§ **Aim of the task**:
Please repeat the lines below, exactly and only, from the one that holds "M567,402V455L557,462L532,425Z" through the one that holds "M27,1166L62,1187L35,1232L0,1211Z".

-- Opening Marker --

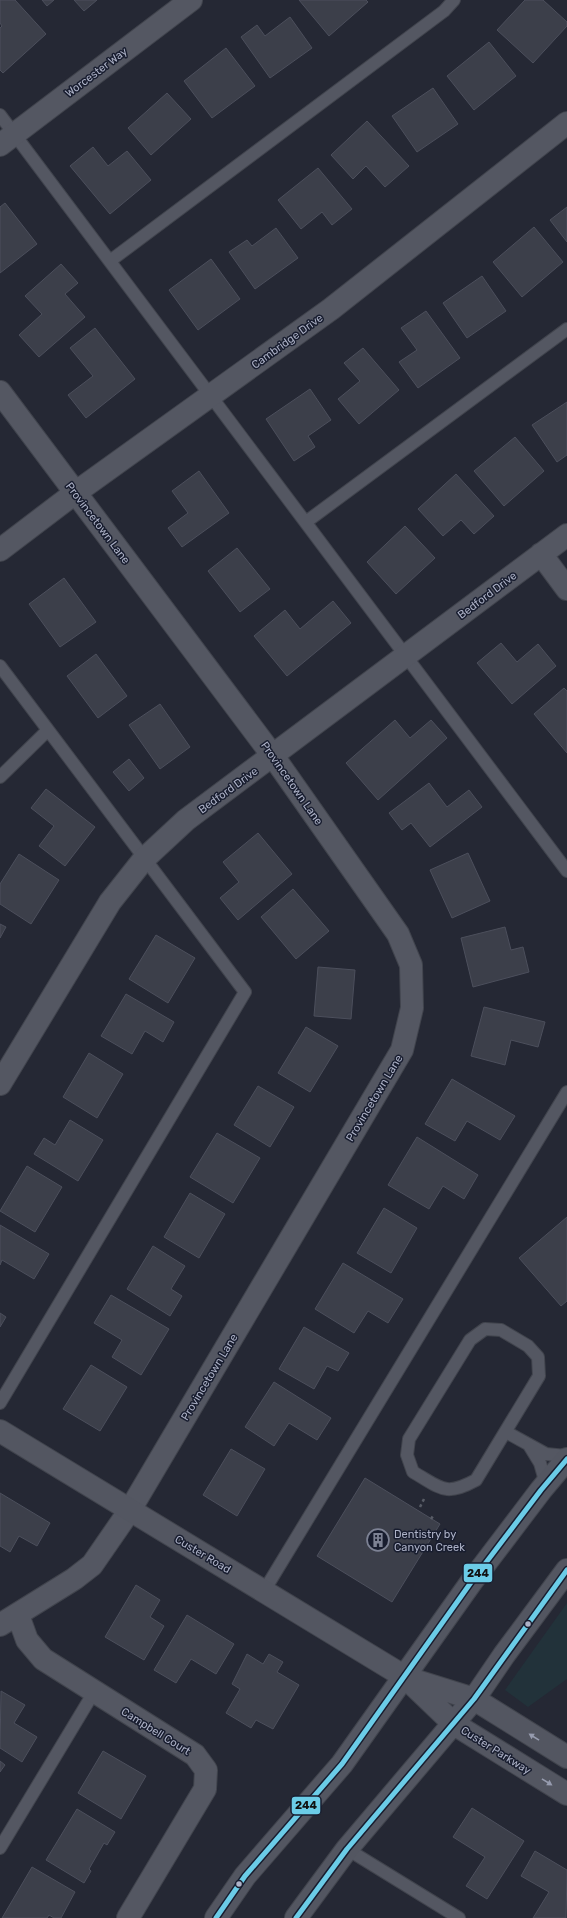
<svg xmlns="http://www.w3.org/2000/svg" width="567" height="1918" viewBox="0 0 567 1918" font-family="Rubik,sans-serif">
<style>
.green{fill:#22323a}
.building{fill:#3c3f4a;stroke:#4c4f5c}
.lines{fill:none;stroke-linecap:round;stroke-linejoin:round}
.lane-casing{stroke:#41444d;stroke-width:14}
.street-casing{stroke:#41444d;stroke-width:24}
.secondary-casing{stroke:#41444d;stroke-width:24}
.path{stroke:#585c66;stroke-width:2.5;stroke-dasharray:3 3;stroke-linecap:butt}
.lane{stroke:#545762;stroke-width:12}
.street{stroke:#545762;stroke-width:22}
.secondary{stroke:#535661;stroke-width:22}
.bus-1-casing{stroke:#181d2f;stroke-width:8}
.bus-1{stroke:#6bcce7;stroke-width:5}
.oneway{fill:#969bae}
.bus-dot{fill:#adb2c7;stroke:#181d2f;stroke-width:1.5}
.labels{text-anchor:middle;stroke-width:3;stroke-linejoin:round;paint-order:stroke}
.street-label{font-size:11px;fill:#adb2c7;stroke:#181d2f}
.poi-label{font-size:11px;fill:#adb2c7;stroke:#181d2f;text-anchor:start}
.line-badge{stroke:#181d2f;stroke-width:1.5}
.pale-badge-label{font-size:11px;text-anchor:middle;font-weight:bold;fill:#111}
</style>
<rect width="100%" height="100%" fill="#252834"/>
<path class="green" d="M567,1603V1679L528,1707L505,1690Z"/>
<path class="building" d="M0,0H15L46,34L3,73L0,70V28L2,26L0,23Z
M42,0H54L47,6Z
M74,0H97L84,11Z
M299,0H366L368,2L329,36Z
M525,0H543L567,22V26L533,63L497,30Z
M290,17L312,48L270,78L241,37L257,25L265,36Z
M489,42L516,76L474,110L447,76Z
M226,48L255,86L212,118L184,81Z
M433,88L458,124L417,152L392,116Z
M167,93L191,119L151,155L128,128Z
M367,121L409,166L385,187L366,166L353,179L331,155Z
M93,147L108,166L127,151L151,180L110,214L70,166Z
M318,168L352,209L332,225L322,212L301,229L278,200Z
M5,203L37,244L0,273V207Z
M567,207V242L550,220Z
M534,227L563,262L522,297L493,262Z
M276,228L298,258L255,289L229,252L247,240L252,246Z
M211,259L240,299L198,330L169,290Z
M61,264L78,283L65,294L85,317L39,357L19,335L42,314L25,296Z
M482,276L506,311L467,338L443,303Z
M426,311L460,358L418,388L399,362L417,350L401,328Z
M95,328L135,379L86,418L68,395L93,376L70,348Z
M363,348L399,390L359,424L338,399L360,381L344,363Z
M310,389L331,420L308,436L315,447L294,461L266,419Z
M567,402V455L557,462L532,425Z
M515,437L544,471L504,506L474,471Z
M199,471L229,513L182,547L168,528L188,513L172,491Z
M456,474L494,516L474,534L461,520L443,536L418,509Z
M405,526L435,558L396,594L367,562Z
M237,548L270,589L240,612L208,571Z
M64,578L96,622L60,647L29,604Z
M333,601L351,623L287,676L254,636L285,610L300,629Z
M501,643L517,662L538,644L556,666L512,704L477,663Z
M96,654L127,696L98,718L67,676Z
M564,688L567,691V753L534,714Z
M160,704L190,747L160,769L129,725Z
M395,720L410,738L431,720L447,738L378,800L346,763Z
M129,759L144,778L129,791L113,772Z
M429,783L447,807L469,790L482,807L430,847L411,823L402,830L389,813Z
M46,789L95,827L65,866L39,846L54,826L31,808Z
M258,833L292,874L238,920L220,898L239,882L223,862Z
M468,853L490,901L452,918L430,870Z
M19,854L59,880L31,924L0,904V884Z
M293,889L329,931L296,959L261,917Z
M0,924L6,927L0,938Z
M505,927L511,950L523,947L529,972L473,987L461,938Z
M156,935L195,958L168,1003L129,979Z
M318,967L355,970L351,1019L314,1016Z
M126,994L174,1022L163,1042L145,1031L132,1054L101,1036Z
M484,1007L545,1022L538,1047L511,1040L505,1065L471,1056Z
M306,1027L338,1046L310,1092L278,1073Z
M89,1053L123,1074L97,1118L63,1097Z
M452,1079L515,1116L500,1140L467,1121L455,1141L425,1124Z
M258,1086L294,1107L270,1147L234,1125Z
M70,1120L103,1140L78,1181L34,1154L44,1138L55,1145Z
M217,1133L260,1158L233,1203L190,1177Z
M417,1137L478,1175L464,1199L443,1186L429,1209L388,1185Z
M27,1166L62,1187L35,1232L0,1211Z
M190,1193L225,1214L199,1258L164,1237Z
M384,1208L417,1228L391,1273L357,1253Z
M567,1217V1301L561,1306L519,1258Z
M0,1225L49,1254L34,1279L2,1260L0,1265Z
M153,1246L185,1266L171,1289L182,1296L170,1316L127,1289Z
M343,1263L403,1299L388,1323L368,1311L354,1333L315,1309Z
M111,1295L169,1329L141,1375L112,1357L122,1340L94,1323Z
M0,1313L6,1317L0,1327Z
M304,1327L349,1353L338,1371L327,1366L314,1389L279,1369Z
M91,1365L127,1387L100,1431L63,1409Z
M274,1382L331,1418L317,1440L289,1423L274,1446L245,1427Z
M231,1449L265,1469L237,1516L203,1495Z
M365,1478L440,1524L392,1602L317,1556Z
M0,1493L50,1523L37,1546L19,1536L10,1552L0,1546Z
M136,1585L160,1600L150,1617L164,1626L144,1660L105,1637Z
M187,1615L234,1644L216,1674L191,1659L176,1683L154,1670Z
M247,1654L263,1664L269,1654L283,1662L277,1672L299,1685L273,1729L256,1720L251,1728L226,1713L240,1689L232,1684Z
M1,1691L25,1705L14,1723L37,1737L22,1762L0,1748Z
M103,1751L146,1776L121,1819L78,1793Z
M0,1761L5,1765L0,1772Z
M472,1808L524,1841L487,1899L466,1886L485,1857L453,1837Z
M77,1809L115,1832L107,1845L104,1843L89,1869L91,1871L84,1883L46,1860Z
M535,1851L567,1870L566,1918H533L549,1892L521,1876Z
M32,1867L75,1892L61,1918H54L49,1915L47,1918H2Z"/>
<g class="lines">
<g class="lane-casing">
<path id="lane" d="M0,115L567,871
M110,261L444,11L454,0
M306,522L567,329
M0,666L245,992L0,1403
M0,777L48,730
M485,1329L501,1330L528,1346L538,1357L539,1376L476,1480C445,1497 441,1488 413,1472L407,1455L409,1439L470,1340Z
M506,1432L546,1454L567,1456
M529,1445L540,1463L546,1484
M264,1591L567,1092
M0,1848L94,1692
M347,1849L459,1918"/>
</g>
<g class="street-casing">
<path id="street" d="M0,145L191,0
M0,392L273,756L398,934L411,965L412,1008L402,1050L130,1510L92,1565L74,1579L0,1625
M0,550L75,493L331,309L567,123
M541,554L567,589
M0,1084L110,902L144,859L186,820L567,535
M18,1615L27,1640L43,1659L195,1755L206,1770L205,1789L128,1918"/>
</g>
<g class="secondary-casing">
<path id="secondary" d="M0,1431L405,1677L454,1724L567,1794
M410,1679L474,1699L567,1757
M216,1918L245,1876L342,1764L472,1581L541,1490L567,1459
M296,1918L347,1849L474,1699L504,1655L567,1570"/>
</g>
<path class="path" d="M420,1507L424,1499
M431,1519L433,1516"/>
<use href="#lane" class="lane"/>
<use href="#street" class="street"/>
<use href="#secondary" class="secondary"/>
<g class="bus-1-casing">
<path id="bus-1" d="M216,1918L245,1876L342,1764L472,1581L541,1490L567,1459
M296,1918L347,1849L474,1699L567,1570"/>
</g>
<use href="#bus-1" class="bus-1"/>
</g>
<defs><path id="oneway-solid" d="M-6-.8H1V-3.2L6.5 0L1 3.2V.8H-6Z"/></defs>
<g class="oneway">
<use href="#oneway-solid" transform="translate(534 1737) rotate(-148)"/>
<use href="#oneway-solid" transform="translate(547 1782) rotate(32)"/>
</g>
<defs>
<g id="building-ring" transform="scale(1.15)"><circle r="9.5" fill="#181d2f" stroke="#7d8294" stroke-width="1.5"/><path d="M-4-6H4V6H1V3H-1V6H-4ZM-2.5-4.3h1.7v1.8h-1.7ZM.8-4.3h1.7v1.8H.8ZM-2.5-1h1.7V.8h-1.7ZM.8-1h1.7V.8H.8Z" fill="#7d8294"/></g>
</defs>
<g fill-rule="evenodd">
<use href="#building-ring" x="378" y="1540"/>
</g>
<g class="bus-dot">
<circle cx="528" cy="1624" r="3.5"/>
<circle cx="239" cy="1884" r="3.5"/>
</g>
<g class="labels">
<g class="street-label">
<text transform="translate(96 72) rotate(-37)" y="4">Worcester Way</text>
<text transform="translate(287 341) rotate(-36)" y="4">Cambridge Drive</text>
<text transform="translate(98 523) rotate(53)" y="4">Provincetown Lane</text>
<text transform="translate(487 595) rotate(-37)" y="4">Bedford Drive</text>
<text transform="translate(292 783) rotate(55)" y="4">Provincetown Lane</text>
<text transform="translate(228 790) rotate(-36)" y="4">Bedford Drive</text>
<text transform="translate(374 1098) rotate(-59)" y="4">Provincetown Lane</text>
<text transform="translate(209 1377) rotate(-59)" y="4">Provincetown Lane</text>
<text transform="translate(203 1554) rotate(31)" y="4">Custer Road</text>
<text transform="translate(156 1731) rotate(32)" y="4">Campbell Court</text>
<text transform="translate(496 1750) rotate(32)" y="4">Custer Parkway</text>
</g>
<g class="poi-label">
<text x="394" y="1538">Dentistry by<tspan x="394" dy="13">Canyon Creek</tspan></text>
</g>
</g>
<g class="line-badge">
<rect x="463" y="1563" width="30" height="20" rx="4" fill="#6bcce7"/>
<rect x="291" y="1796" width="30" height="19" rx="4" fill="#6bcce7"/>
</g>
<g class="pale-badge-label">
<text x="478" y="1577">244</text>
<text x="306" y="1809">244</text>
</g>
</svg>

-- Closing Marker --

§ **Your response**:
M567,402V455L557,462L532,425Z
M515,437L544,471L504,506L474,471Z
M199,471L229,513L182,547L168,528L188,513L172,491Z
M456,474L494,516L474,534L461,520L443,536L418,509Z
M405,526L435,558L396,594L367,562Z
M237,548L270,589L240,612L208,571Z
M64,578L96,622L60,647L29,604Z
M333,601L351,623L287,676L254,636L285,610L300,629Z
M501,643L517,662L538,644L556,666L512,704L477,663Z
M96,654L127,696L98,718L67,676Z
M564,688L567,691V753L534,714Z
M160,704L190,747L160,769L129,725Z
M395,720L410,738L431,720L447,738L378,800L346,763Z
M129,759L144,778L129,791L113,772Z
M429,783L447,807L469,790L482,807L430,847L411,823L402,830L389,813Z
M46,789L95,827L65,866L39,846L54,826L31,808Z
M258,833L292,874L238,920L220,898L239,882L223,862Z
M468,853L490,901L452,918L430,870Z
M19,854L59,880L31,924L0,904V884Z
M293,889L329,931L296,959L261,917Z
M0,924L6,927L0,938Z
M505,927L511,950L523,947L529,972L473,987L461,938Z
M156,935L195,958L168,1003L129,979Z
M318,967L355,970L351,1019L314,1016Z
M126,994L174,1022L163,1042L145,1031L132,1054L101,1036Z
M484,1007L545,1022L538,1047L511,1040L505,1065L471,1056Z
M306,1027L338,1046L310,1092L278,1073Z
M89,1053L123,1074L97,1118L63,1097Z
M452,1079L515,1116L500,1140L467,1121L455,1141L425,1124Z
M258,1086L294,1107L270,1147L234,1125Z
M70,1120L103,1140L78,1181L34,1154L44,1138L55,1145Z
M217,1133L260,1158L233,1203L190,1177Z
M417,1137L478,1175L464,1199L443,1186L429,1209L388,1185Z
M27,1166L62,1187L35,1232L0,1211Z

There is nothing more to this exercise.